▼
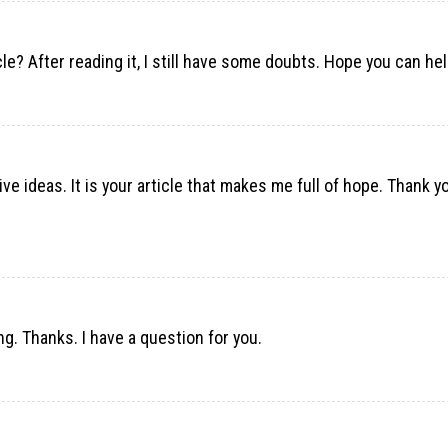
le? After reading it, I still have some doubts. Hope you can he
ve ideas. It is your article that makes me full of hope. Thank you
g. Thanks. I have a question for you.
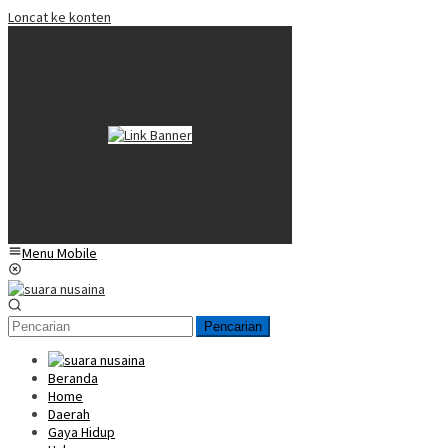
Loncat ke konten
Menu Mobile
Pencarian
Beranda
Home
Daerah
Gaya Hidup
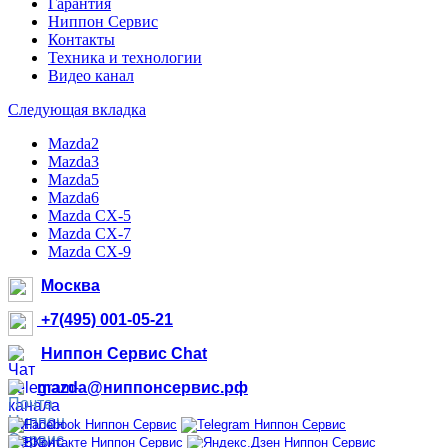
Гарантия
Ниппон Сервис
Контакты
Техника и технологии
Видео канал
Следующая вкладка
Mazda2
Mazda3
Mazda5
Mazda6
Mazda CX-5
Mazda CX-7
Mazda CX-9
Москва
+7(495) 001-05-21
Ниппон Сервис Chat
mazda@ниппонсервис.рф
▲
◆ **TASK BRIEF**
Write out the material above again, word for word, minus its pictures.

◆ **RESULT OF THIS TASK**
le? After reading it, I still have some doubts. Hope you can he
ve ideas. It is your article that makes me full of hope. Thank you
g. Thanks. I have a question for you.
Loncat ke konten
Menu Mobile
Pencarian
Beranda
Home
Daerah
Gaya Hidup
Гарантия
Ниппон Сервис
Контакты
Техника и технологии
Видео канал
Следующая вкладка
Mazda2
Mazda3
Mazda5
Mazda6
Mazda CX-5
Mazda CX-7
Mazda CX-9
Москва
+7(495) 001-05-21
Ниппон Сервис Chat
mazda@ниппонсервис.рф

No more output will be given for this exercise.